== TASK ==
Some lines below hold "interface". Pick them out and copy them.

== INPUT DATA ==
^^^^^^^^

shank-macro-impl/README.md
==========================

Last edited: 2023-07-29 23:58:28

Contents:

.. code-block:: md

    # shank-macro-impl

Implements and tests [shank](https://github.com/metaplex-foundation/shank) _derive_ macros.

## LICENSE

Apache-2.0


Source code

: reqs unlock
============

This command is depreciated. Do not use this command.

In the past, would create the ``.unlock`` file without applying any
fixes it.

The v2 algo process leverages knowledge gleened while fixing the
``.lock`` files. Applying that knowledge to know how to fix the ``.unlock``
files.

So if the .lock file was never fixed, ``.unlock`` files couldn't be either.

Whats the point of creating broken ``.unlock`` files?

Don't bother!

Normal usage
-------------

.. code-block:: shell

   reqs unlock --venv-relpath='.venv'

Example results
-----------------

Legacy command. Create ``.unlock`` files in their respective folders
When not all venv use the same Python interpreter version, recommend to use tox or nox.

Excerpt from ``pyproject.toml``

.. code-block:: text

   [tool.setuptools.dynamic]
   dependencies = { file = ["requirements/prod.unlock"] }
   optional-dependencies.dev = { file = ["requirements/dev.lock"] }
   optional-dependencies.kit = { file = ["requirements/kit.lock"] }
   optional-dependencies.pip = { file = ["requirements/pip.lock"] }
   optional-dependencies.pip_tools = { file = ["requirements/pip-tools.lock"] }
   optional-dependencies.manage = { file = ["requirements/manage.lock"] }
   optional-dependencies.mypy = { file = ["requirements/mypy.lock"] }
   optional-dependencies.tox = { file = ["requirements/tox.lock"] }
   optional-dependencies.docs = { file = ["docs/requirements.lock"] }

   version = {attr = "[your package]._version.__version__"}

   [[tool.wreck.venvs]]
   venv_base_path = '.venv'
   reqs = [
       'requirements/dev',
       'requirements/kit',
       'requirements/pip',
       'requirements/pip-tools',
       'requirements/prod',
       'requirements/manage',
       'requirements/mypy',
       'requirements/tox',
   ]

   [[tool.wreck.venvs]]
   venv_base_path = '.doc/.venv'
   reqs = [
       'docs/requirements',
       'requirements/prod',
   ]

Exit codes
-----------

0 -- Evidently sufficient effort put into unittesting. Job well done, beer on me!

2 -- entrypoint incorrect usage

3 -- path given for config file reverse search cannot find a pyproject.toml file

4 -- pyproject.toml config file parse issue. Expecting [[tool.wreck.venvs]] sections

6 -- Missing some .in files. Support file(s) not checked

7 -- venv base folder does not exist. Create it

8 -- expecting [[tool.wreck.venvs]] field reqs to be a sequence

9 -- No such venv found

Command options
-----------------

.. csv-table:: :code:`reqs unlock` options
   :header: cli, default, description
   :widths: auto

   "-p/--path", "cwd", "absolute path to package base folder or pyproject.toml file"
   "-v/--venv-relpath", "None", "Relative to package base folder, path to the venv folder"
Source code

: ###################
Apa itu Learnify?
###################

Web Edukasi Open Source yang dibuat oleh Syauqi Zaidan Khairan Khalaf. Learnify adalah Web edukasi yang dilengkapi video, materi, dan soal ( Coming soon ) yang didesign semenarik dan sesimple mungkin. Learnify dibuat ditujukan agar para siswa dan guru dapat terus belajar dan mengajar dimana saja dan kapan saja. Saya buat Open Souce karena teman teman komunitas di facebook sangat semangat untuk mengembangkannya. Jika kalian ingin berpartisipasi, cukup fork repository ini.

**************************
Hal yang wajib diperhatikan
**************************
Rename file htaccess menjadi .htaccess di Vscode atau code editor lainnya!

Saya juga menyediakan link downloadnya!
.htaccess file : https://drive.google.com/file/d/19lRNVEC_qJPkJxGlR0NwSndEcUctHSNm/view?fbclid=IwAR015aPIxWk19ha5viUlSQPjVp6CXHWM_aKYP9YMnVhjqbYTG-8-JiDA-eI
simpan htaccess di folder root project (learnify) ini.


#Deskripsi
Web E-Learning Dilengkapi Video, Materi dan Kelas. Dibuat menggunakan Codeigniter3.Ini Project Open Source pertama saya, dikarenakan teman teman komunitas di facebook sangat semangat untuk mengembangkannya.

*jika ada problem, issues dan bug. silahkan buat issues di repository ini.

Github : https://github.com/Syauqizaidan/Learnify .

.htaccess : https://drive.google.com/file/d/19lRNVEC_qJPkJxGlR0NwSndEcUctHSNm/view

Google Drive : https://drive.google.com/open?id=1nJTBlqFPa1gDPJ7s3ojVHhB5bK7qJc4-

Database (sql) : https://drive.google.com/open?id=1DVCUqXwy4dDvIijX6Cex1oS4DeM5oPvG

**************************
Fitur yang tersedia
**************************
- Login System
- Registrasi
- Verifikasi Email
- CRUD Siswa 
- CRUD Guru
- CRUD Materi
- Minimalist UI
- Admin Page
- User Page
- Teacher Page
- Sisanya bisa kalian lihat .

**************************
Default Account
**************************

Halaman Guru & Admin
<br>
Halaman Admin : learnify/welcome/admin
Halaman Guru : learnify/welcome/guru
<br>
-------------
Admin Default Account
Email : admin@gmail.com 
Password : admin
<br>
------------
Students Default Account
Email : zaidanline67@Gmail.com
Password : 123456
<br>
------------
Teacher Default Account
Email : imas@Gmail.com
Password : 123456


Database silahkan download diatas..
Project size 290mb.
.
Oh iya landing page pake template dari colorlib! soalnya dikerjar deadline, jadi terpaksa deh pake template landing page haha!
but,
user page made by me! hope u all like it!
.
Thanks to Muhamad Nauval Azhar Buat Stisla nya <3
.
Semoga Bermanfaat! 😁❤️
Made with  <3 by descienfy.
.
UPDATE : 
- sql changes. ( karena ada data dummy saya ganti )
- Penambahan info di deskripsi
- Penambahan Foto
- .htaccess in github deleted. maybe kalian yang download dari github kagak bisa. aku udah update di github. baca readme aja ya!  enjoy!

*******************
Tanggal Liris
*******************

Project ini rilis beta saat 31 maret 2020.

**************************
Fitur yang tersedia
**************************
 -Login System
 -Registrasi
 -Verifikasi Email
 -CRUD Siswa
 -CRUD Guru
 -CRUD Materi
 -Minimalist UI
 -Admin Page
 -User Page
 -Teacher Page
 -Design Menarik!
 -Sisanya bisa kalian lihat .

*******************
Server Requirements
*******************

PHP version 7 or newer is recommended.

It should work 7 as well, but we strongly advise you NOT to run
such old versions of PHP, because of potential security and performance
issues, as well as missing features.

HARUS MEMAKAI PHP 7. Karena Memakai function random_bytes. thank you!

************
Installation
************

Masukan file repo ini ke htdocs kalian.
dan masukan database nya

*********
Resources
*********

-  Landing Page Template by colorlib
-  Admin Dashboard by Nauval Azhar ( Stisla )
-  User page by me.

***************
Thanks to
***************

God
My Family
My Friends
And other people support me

^^^^^^^^

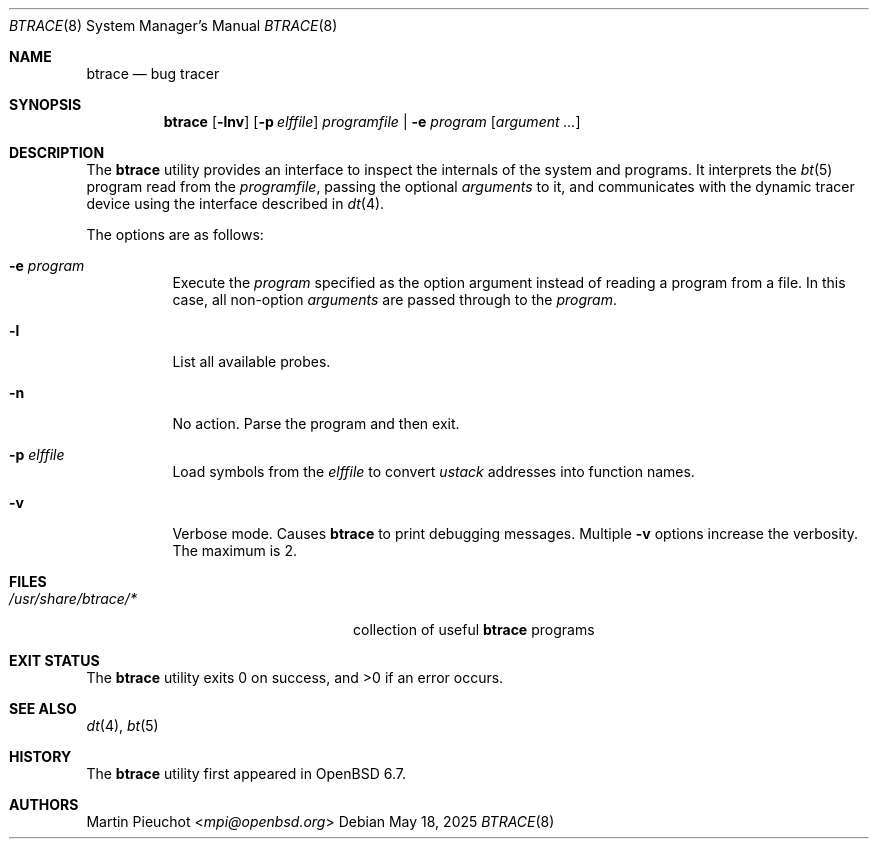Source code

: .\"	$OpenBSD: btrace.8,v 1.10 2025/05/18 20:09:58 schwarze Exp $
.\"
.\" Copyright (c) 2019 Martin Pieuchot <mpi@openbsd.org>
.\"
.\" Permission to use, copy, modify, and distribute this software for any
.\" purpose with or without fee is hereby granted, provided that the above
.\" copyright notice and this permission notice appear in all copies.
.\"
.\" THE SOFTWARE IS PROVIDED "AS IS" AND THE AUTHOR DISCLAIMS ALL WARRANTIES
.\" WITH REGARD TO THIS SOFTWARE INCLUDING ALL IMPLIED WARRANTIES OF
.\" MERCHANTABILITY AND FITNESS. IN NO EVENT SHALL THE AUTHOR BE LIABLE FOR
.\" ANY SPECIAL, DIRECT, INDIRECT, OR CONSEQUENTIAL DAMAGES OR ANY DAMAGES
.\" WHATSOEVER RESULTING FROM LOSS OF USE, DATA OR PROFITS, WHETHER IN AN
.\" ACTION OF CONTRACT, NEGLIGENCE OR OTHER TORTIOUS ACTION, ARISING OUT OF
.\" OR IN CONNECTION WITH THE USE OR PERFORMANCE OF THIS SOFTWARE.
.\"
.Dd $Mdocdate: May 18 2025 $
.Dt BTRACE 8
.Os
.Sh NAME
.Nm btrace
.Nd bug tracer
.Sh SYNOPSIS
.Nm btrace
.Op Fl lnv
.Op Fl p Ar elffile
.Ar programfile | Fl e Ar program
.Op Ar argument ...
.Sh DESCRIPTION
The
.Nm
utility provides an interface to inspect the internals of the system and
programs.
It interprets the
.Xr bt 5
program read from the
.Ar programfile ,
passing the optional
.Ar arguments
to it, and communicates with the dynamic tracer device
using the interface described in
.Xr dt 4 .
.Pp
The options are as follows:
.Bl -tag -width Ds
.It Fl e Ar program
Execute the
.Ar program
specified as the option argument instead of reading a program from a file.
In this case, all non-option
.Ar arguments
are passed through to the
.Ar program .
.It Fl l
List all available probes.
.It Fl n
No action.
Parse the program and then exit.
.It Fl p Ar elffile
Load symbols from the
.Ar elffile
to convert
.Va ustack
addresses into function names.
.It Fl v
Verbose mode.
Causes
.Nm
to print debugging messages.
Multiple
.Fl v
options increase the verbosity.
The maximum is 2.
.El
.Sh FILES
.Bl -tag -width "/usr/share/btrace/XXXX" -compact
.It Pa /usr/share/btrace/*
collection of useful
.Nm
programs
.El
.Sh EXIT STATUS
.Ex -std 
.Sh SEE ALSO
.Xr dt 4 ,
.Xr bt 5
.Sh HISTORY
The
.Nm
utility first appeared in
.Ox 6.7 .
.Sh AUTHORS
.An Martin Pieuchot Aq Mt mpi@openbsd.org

^^^^^^^^

== RESPONSE AREA ==
utility provides an interface to inspect the internals of the system and
using the interface described in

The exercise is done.